When I was three, I was at a pool party with my grandparents. It was a wonderful night; there were all kinds of people and, incredibly, they noticed me and made me feel special. There was a magic show, and I remember having a front-row seat with my grandparents. The Magician picked me to participate in his act, and when I was about to approach him, my grandmother pulled me back. Her action was imperceptible to everyone but me. No one understood why I did not go forward; I was confused and did not know what to do. All I knew was that my grandmother’s action led me to believe that I should not participate. The magician chose a half-dozen other kids; I watched as they received prizes, toy balloons and had the best time I had ever seen kids have. That disappointment set so deep inside of me.
Throughout my life there were so many times that I hesitated and was passed over. Every time that feeling of disappointment and sadness seethed inside of me. There were times, however, that I was able to bypass that programming and act. The swim instructor challenged me to jump from the 12-foot diving board into the deep end of the olympic-size pool. The only hesitation there was, was me telling myself to go for it. It took years for me to become comfortable acting without hesitation. My first impulse is still to stop and wait before I do anything or make any decision. I have to consciously keep myself present and ready to act.

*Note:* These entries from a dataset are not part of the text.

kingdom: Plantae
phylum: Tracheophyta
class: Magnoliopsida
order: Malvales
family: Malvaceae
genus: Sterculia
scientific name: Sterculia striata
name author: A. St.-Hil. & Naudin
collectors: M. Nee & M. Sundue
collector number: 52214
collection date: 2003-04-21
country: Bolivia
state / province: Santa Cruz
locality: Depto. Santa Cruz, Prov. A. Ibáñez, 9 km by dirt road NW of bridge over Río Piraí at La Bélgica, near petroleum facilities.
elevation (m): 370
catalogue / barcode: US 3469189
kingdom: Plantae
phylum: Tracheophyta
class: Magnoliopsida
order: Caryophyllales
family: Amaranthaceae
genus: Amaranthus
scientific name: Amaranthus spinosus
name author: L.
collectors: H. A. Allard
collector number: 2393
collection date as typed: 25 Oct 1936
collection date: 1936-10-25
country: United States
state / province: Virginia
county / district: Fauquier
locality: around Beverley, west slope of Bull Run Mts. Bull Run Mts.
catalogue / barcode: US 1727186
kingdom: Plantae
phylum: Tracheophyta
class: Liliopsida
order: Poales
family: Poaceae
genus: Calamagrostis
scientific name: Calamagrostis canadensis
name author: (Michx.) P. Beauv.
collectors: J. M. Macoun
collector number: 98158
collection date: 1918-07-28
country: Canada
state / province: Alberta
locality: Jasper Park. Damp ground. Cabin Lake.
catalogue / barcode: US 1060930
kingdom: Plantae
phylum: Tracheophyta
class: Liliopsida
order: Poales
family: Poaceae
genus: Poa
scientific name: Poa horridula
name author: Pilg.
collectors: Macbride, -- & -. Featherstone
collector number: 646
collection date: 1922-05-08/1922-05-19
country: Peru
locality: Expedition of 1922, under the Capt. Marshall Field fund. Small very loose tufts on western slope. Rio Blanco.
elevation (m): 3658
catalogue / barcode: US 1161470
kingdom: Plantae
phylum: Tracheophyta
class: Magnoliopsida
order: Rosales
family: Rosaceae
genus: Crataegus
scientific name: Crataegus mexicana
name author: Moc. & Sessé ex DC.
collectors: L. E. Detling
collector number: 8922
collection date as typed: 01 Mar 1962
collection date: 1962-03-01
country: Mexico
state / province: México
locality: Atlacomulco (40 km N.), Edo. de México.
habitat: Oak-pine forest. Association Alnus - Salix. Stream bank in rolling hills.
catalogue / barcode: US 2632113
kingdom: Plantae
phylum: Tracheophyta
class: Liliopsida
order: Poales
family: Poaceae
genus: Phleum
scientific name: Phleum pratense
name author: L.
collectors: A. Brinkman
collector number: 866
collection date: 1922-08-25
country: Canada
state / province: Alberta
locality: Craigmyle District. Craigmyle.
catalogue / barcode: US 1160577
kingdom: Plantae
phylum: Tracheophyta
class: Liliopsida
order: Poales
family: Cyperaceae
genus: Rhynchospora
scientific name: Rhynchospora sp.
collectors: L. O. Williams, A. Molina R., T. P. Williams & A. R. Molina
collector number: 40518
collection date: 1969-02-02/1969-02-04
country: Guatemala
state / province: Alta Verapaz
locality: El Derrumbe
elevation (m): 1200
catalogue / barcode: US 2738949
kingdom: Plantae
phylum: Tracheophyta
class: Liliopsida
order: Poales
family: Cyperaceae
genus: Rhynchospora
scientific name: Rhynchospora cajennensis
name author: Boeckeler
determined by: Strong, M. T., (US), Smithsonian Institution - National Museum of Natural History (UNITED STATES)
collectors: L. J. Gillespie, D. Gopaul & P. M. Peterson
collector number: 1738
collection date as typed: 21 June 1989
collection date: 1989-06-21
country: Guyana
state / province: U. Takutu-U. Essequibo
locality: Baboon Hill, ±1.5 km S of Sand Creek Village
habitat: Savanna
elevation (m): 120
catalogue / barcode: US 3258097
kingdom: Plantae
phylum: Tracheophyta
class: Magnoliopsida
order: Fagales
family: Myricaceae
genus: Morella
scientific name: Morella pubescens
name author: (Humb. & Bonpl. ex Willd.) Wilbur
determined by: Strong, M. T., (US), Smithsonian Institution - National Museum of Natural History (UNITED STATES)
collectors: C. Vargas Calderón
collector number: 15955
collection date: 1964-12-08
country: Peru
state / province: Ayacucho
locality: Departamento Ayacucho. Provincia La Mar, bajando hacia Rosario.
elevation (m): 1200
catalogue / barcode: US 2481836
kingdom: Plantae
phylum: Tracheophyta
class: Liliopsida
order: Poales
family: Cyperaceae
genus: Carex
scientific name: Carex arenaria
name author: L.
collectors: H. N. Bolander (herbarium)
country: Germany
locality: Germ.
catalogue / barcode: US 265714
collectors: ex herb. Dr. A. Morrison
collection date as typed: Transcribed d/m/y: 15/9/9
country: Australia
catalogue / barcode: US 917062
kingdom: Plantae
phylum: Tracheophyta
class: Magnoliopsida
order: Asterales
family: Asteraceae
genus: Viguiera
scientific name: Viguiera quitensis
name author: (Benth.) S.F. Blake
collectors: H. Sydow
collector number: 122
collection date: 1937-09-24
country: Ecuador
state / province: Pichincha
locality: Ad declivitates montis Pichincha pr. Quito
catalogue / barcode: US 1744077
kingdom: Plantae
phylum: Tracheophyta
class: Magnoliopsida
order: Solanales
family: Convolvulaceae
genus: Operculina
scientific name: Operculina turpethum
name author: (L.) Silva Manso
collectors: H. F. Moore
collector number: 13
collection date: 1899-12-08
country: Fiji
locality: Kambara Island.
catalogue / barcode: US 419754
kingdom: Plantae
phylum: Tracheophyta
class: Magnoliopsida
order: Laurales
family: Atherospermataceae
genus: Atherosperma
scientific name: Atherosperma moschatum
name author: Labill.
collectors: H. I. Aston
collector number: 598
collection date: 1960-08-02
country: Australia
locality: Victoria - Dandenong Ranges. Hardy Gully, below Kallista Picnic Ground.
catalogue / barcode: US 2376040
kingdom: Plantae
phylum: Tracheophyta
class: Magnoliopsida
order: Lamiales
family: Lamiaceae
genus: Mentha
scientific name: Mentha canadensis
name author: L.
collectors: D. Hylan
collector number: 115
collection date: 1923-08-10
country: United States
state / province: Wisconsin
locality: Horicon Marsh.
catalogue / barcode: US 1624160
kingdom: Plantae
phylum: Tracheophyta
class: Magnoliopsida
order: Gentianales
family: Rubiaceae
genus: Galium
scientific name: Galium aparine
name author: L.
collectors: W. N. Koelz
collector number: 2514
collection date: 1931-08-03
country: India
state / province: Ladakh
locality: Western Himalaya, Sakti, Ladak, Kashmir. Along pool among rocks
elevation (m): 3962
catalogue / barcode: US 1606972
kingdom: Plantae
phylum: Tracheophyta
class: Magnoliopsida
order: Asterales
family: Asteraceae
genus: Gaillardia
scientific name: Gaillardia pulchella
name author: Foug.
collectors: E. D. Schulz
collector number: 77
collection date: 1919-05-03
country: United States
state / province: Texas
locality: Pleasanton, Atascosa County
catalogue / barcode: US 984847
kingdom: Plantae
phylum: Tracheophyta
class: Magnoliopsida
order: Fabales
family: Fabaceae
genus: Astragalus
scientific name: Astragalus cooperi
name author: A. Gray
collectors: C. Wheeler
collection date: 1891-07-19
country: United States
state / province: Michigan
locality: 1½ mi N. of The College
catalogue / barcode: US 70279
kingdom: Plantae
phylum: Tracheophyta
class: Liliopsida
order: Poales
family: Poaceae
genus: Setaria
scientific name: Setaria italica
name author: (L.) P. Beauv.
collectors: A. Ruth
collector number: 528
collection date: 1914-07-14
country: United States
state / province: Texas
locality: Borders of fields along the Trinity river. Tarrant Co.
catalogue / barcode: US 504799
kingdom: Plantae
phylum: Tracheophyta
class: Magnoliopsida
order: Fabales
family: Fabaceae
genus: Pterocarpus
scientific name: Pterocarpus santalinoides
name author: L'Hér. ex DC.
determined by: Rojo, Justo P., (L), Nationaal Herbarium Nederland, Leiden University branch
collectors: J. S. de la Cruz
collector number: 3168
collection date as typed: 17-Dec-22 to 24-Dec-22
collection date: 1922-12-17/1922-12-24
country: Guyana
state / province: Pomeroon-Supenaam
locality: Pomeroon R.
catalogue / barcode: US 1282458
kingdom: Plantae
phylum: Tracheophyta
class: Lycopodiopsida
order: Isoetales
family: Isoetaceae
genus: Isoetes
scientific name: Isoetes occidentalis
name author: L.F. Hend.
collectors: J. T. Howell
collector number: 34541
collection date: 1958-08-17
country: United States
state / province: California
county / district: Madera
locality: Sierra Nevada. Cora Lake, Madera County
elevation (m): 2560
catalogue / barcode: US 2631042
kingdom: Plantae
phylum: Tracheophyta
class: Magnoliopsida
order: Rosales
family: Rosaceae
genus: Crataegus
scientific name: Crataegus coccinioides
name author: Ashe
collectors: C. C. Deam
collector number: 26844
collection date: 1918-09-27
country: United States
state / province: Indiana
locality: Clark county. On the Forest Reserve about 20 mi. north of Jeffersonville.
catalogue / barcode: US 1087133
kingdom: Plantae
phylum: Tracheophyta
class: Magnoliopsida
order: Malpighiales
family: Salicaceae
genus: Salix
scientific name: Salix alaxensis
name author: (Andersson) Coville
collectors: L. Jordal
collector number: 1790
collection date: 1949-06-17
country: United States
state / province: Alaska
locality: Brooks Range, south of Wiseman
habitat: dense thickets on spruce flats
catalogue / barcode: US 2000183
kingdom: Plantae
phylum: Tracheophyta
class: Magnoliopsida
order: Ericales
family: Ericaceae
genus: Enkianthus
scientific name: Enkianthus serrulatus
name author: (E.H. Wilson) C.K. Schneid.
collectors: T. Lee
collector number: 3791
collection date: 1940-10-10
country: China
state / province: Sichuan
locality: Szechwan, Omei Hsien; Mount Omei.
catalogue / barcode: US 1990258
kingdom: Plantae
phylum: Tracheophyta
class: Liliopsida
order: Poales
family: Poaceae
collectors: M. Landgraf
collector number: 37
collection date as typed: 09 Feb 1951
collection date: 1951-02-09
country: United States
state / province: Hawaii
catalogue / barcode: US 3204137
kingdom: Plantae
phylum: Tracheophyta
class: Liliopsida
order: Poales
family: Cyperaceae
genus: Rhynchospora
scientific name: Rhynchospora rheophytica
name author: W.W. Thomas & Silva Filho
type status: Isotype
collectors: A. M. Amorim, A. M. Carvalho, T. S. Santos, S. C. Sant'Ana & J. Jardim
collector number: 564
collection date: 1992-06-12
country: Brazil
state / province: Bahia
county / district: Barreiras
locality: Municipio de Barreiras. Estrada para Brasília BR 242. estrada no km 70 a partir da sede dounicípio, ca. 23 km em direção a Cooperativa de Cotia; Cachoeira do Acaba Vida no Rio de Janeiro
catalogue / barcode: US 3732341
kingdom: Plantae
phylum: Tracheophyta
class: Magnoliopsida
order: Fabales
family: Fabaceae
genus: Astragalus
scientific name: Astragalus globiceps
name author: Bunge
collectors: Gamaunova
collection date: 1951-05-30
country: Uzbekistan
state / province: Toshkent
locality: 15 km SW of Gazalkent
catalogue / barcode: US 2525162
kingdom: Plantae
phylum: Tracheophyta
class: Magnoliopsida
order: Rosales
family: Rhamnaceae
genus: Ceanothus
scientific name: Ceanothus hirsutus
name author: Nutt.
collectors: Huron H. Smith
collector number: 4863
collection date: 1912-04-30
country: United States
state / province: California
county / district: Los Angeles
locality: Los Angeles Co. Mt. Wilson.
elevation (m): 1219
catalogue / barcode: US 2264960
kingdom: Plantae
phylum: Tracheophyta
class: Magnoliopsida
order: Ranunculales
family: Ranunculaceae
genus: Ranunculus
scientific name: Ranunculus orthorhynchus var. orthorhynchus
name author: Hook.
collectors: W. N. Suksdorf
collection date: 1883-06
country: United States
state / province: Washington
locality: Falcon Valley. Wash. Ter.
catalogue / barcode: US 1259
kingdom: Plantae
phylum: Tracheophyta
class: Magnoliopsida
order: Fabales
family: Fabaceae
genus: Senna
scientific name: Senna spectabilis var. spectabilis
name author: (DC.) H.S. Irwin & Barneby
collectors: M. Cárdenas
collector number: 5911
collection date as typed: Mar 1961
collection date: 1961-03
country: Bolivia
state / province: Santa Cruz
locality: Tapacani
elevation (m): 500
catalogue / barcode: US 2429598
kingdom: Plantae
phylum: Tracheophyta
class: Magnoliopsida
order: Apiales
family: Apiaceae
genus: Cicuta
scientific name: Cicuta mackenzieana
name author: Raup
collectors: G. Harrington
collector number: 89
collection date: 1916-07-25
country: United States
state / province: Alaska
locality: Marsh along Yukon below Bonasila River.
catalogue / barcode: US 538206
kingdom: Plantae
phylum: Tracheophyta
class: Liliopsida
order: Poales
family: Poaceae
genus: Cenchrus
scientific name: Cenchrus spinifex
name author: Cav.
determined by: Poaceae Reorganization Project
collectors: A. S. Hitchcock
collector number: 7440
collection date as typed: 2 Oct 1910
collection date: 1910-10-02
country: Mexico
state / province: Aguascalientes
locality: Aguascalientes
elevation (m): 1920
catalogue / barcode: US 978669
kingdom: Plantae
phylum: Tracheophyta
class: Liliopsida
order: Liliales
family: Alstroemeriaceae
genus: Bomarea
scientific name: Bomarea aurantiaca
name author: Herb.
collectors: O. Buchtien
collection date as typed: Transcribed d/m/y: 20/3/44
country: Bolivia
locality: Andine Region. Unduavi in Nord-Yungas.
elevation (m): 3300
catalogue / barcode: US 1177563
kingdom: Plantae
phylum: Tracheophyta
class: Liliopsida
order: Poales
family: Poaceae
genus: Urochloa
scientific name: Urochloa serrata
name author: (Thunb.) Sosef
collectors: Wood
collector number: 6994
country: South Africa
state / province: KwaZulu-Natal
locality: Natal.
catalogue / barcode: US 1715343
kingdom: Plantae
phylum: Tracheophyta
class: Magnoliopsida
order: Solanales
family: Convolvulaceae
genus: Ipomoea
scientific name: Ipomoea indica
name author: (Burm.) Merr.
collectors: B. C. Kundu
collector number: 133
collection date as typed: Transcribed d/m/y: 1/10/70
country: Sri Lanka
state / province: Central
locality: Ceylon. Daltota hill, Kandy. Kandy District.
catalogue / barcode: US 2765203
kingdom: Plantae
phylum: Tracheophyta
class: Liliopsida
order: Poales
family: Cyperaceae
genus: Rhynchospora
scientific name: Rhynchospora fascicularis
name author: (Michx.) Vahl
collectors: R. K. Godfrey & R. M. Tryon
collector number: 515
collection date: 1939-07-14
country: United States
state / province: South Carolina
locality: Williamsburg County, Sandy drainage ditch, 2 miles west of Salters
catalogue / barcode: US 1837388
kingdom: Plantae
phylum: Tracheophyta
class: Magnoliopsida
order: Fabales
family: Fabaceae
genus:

One day, I want to be able to respond to the situation or request without hesitation and without doubt. I work to stop beating myself up about that flaw. Instead, I try to approach this condition of hesitation another way--turn every experience into an adventure. I challenge myself daily to live fully, boldly and without fear. The world has become my amusement park. There is a thrill waiting around every corner and every situation as long as I live up to the challenge of no hesitation.